Following the cheese trend, one of the dishes the Bottura is renowned for, the 5 textures and tastes of parmesan. Five different ages of parmesan were presented in five different ways. Most bizzarely and ironically, the 36 month was 'air', a kind of foam, which was rich in umami flavour. There was a 40 month wafer and an 18 month cream. Combined, and we begin to taste what Parmeggiano Reggiano is all about!

This was Massimo's take on a caesar salad, with different herbs and various mustard leaves as the base. Then drops of anchovy, cubes of jelly, crisps of parmesan, and, of course some balsamic!







This was the weirdest dish, and I'm still not sure whether I liked it. 'The potato who want to be a truffle'. This was a dessert, and a strange one at that. A sweet potato with vanilla, hazelnuts and black truffle. And I certainly agree with Massimo that it's very much a dish about optimism.

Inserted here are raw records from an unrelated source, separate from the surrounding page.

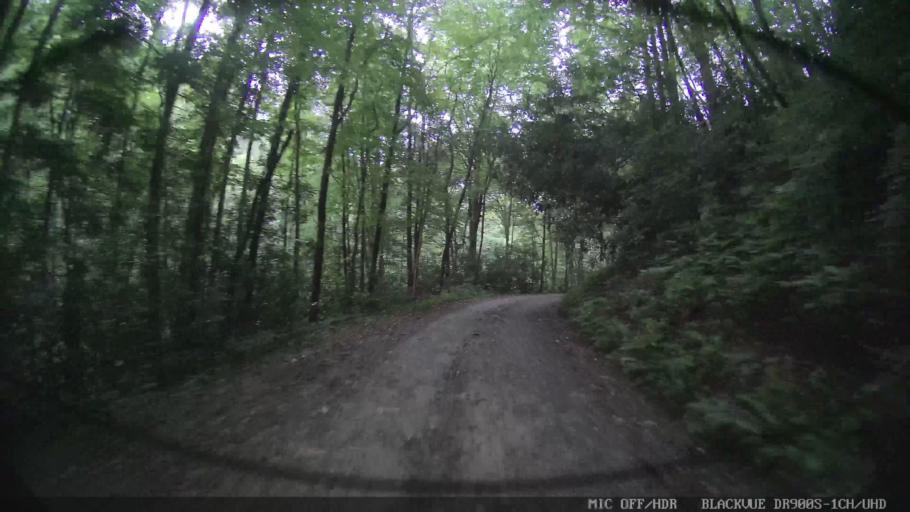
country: US
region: Georgia
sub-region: Gilmer County
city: Ellijay
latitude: 34.8149
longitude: -84.5650
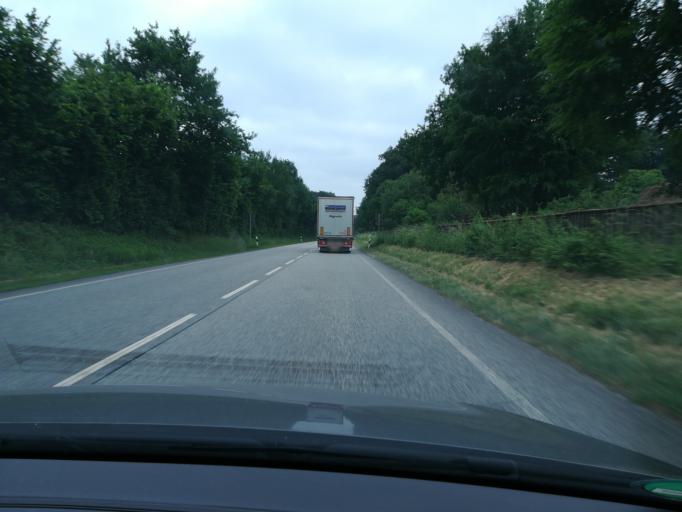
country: DE
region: Schleswig-Holstein
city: Kasseburg
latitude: 53.5518
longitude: 10.4154
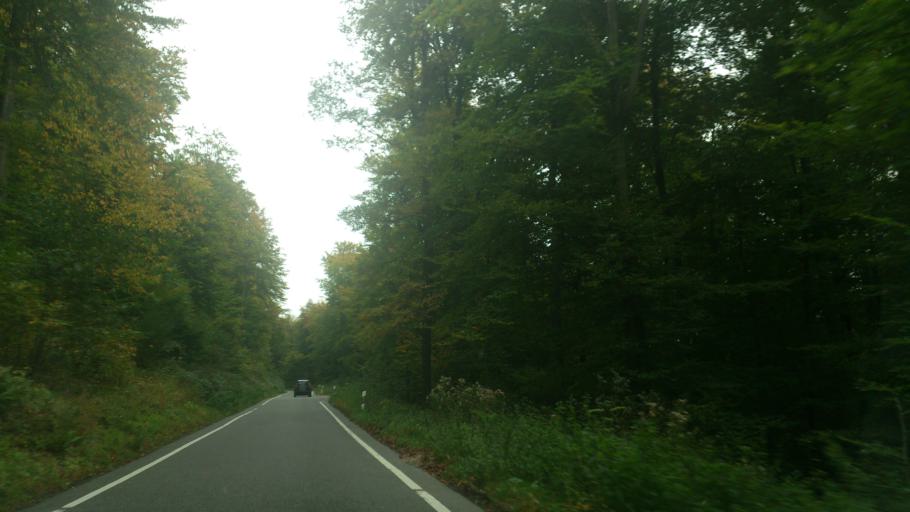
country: DE
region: Baden-Wuerttemberg
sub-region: Karlsruhe Region
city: Heidelberg
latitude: 49.3854
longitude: 8.7155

We also were extremely lucky to have the chance to visit the Balsamic vinegar museum. I learnt about the process of transferring the vinegar from barrel to barrel through different woods until it resulted in the deeply intense dark and viscous Balsamic vinegar that we know.









It was the most amazing foodie experience I could hope for, and I'd like to thank my mum, Massimo and his family, chefs and waiters for making it possible. Grazie e arrivederci!

Wednesday 11 August 2010

Prince of Wales Pub

I've just spent a fabulous evening at The Prince of Wales Pub in Putney. POW (sounds like it's just come out of a comic!) had a wonderful atmosphere, topped with great food and charming service. Georgio, our Italian waiter, seemed pleased with my choice of Brie de Meaux on crispy bread with homemade half-dried grapes, followed by mozzarella, tomato confit, and basil lasagne. And I was too!

The cheese was delicious, especially as it was half melted, but I found that it slightly over-powered the delicate flavour of it's accompanying grapes.
I thought that the lasagne was also great. It is a very light version of a lasagne, which is an interestiing and clever idea, because the dish can often be too heavy. The combination of soft mozzarella and fresh basil is divine, and as a pasta lover, this was the perfect dish for me. I also couldn't help but try my mum's lobster and triple cooked chips. Beautifully cooked fish and crispy chips - just the way they should be.

I was really looking forward to dessert - a mango paradise. The presentation in all of the dishes was exeptional, especially this very modern looking not-your-average-pub-pudding. It didn't taste quite as amazing as I was hoping, but it was good. I thought that the jelly was especially nice (and the sugary blanket!).

It was, overall, a fantastic meal with a lively atmosphere and happy service. Just a few minutes walk from Putney station, Prince of Wales is a great place to go out for the evening, or if you don't feel like a full meal, then the bar snacks also sound delicious. http://www.princeofwalesputney.co.uk/

Tuesday 3 August 2010

Asparagus tart and fresh salad

What with my mum having a fractured radial head and all, I've been forced to do more of the cooking, which has turned out to be rather enjoyable. Yesterday, we had a great lunch - a filo pastry tart with a layer of caramelised onions making a floor for crumbled goats cheese and asparagus spears. We got the idea from a similar tart from Deliverance food company, but of course our home-made version was better! It was also really simple to make - the only horribly time-consuming bit was having to delicately and diligently chop the onion into tiny bits.


And for dinner, we tried out a salad from Peter Gordan's Salad book, which was delicious. A bed of rocket with prawns, avocado and grapefruit and topped off with pickled ginger (which we forget to put on :/) It was light and refreshing, and fairly simple to make, other than segmenting the grapefruit, which I found thoroughly challenging!